Ziel von Private Equity/Beteiligungskapital ist der Aufbau von Eigenkapitalpartnerschaften mit nicht
börsennotierten kleinen und mittleren Unternehmen. Beteiligungskapital wird dem Unternehmen ohne
bankübliche Sicherheiten auf Zeit zur Verfügung gestellt. Die Beteiligungsgesellschaft wird ihren
Anteil später veräußern.
Der klassische Weg ist der Eintritt einer Beteiligungsgesellschaft als Mitgesellschafter durch Übernahme
von Kommandit- oder GmbH-Anteilen oder von Aktien nicht börsennotierter Gesellschaften.
Dies kann durch die Beteiligung an Gründungsfinanzierungen bzw. bei bestehenden Unternehmen durch
Kauf von Gesellschafteranteilen oder Eintritt im Rahmen einer Kapitalerhöhung erfolgen.
Einzelheiten der Zusammenarbeit werden im Gesellschaftsvertrag geregelt.
Sofern es sich um ein bestehendes Unternehmen handelt, erfolgt die Unternehmenswertermittlung in der
Regel durch das in Theorie und Praxis anerkannte Ertragswertverfahren, d. h. in Abhängigkeit von der
nachhaltigen Ertragskraft des Unternehmens.
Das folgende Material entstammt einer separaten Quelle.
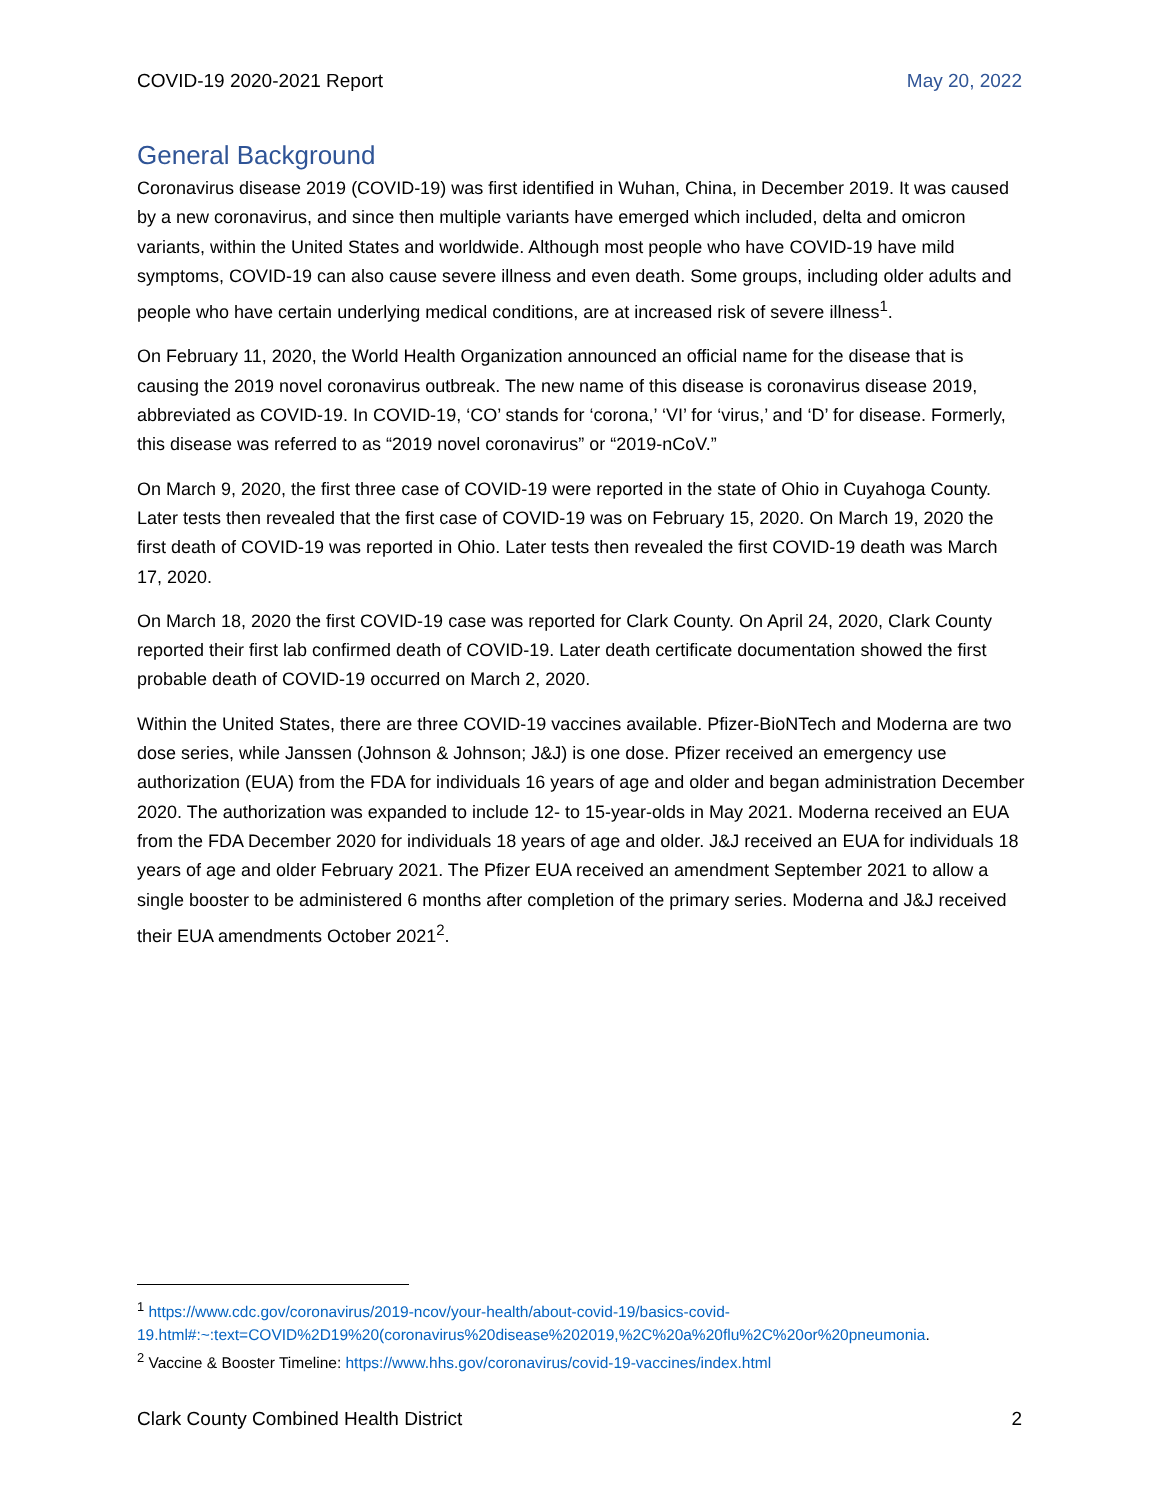COVID-19 2020-2021 Report May 20, 2022
General Background
Coronavirus disease 2019 (COVID-19) was first identified in Wuhan, China, in December 2019. It was caused by a new coronavirus, and since then multiple variants have emerged which included, delta and omicron variants, within the United States and worldwide. Although most people who have COVID-19 have mild symptoms, COVID-19 can also cause severe illness and even death. Some groups, including older adults and people who have certain underlying medical conditions, are at increased risk of severe illness<sup>1</sup>.
On February 11, 2020, the World Health Organization announced an official name for the disease that is causing the 2019 novel coronavirus outbreak. The new name of this disease is coronavirus disease 2019, abbreviated as COVID-19. In COVID-19, ‘CO’ stands for ‘corona,’ ‘VI’ for ‘virus,’ and ‘D’ for disease. Formerly, this disease was referred to as “2019 novel coronavirus” or “2019-nCoV.”
On March 9, 2020, the first three case of COVID-19 were reported in the state of Ohio in Cuyahoga County. Later tests then revealed that the first case of COVID-19 was on February 15, 2020. On March 19, 2020 the first death of COVID-19 was reported in Ohio. Later tests then revealed the first COVID-19 death was March 17, 2020.
On March 18, 2020 the first COVID-19 case was reported for Clark County. On April 24, 2020, Clark County reported their first lab confirmed death of COVID-19. Later death certificate documentation showed the first probable death of COVID-19 occurred on March 2, 2020.
Within the United States, there are three COVID-19 vaccines available. Pfizer-BioNTech and Moderna are two dose series, while Janssen (Johnson & Johnson; J&J) is one dose. Pfizer received an emergency use authorization (EUA) from the FDA for individuals 16 years of age and older and began administration December 2020. The authorization was expanded to include 12- to 15-year-olds in May 2021. Moderna received an EUA from the FDA December 2020 for individuals 18 years of age and older. J&J received an EUA for individuals 18 years of age and older February 2021. The Pfizer EUA received an amendment September 2021 to allow a single booster to be administered 6 months after completion of the primary series. Moderna and J&J received their EUA amendments October 2021<sup>2</sup>.
<sup>1</sup> https://www.cdc.gov/coronavirus/2019-ncov/your-health/about-covid-19/basics-covid-19.html#:~:text=COVID%2D19%20(coronavirus%20disease%202019,%2C%20a%20flu%2C%20or%20pneumonia.
<sup>2</sup> Vaccine & Booster Timeline: https://www.hhs.gov/coronavirus/covid-19-vaccines/index.html
Clark County Combined Health District 2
Häufig ist im deutschen Markt auch die Kapitalzufuhr in Form von stillen Einlagen oder ähnlichen Instrumenten anzutreffen.

Die für einen fest umrissenen Zeitraum zur Verfügung gestellten Mittel der Beteiligungsgesellschaft erlangen
durch Rangrücktritt Eigenkapitalcharakter.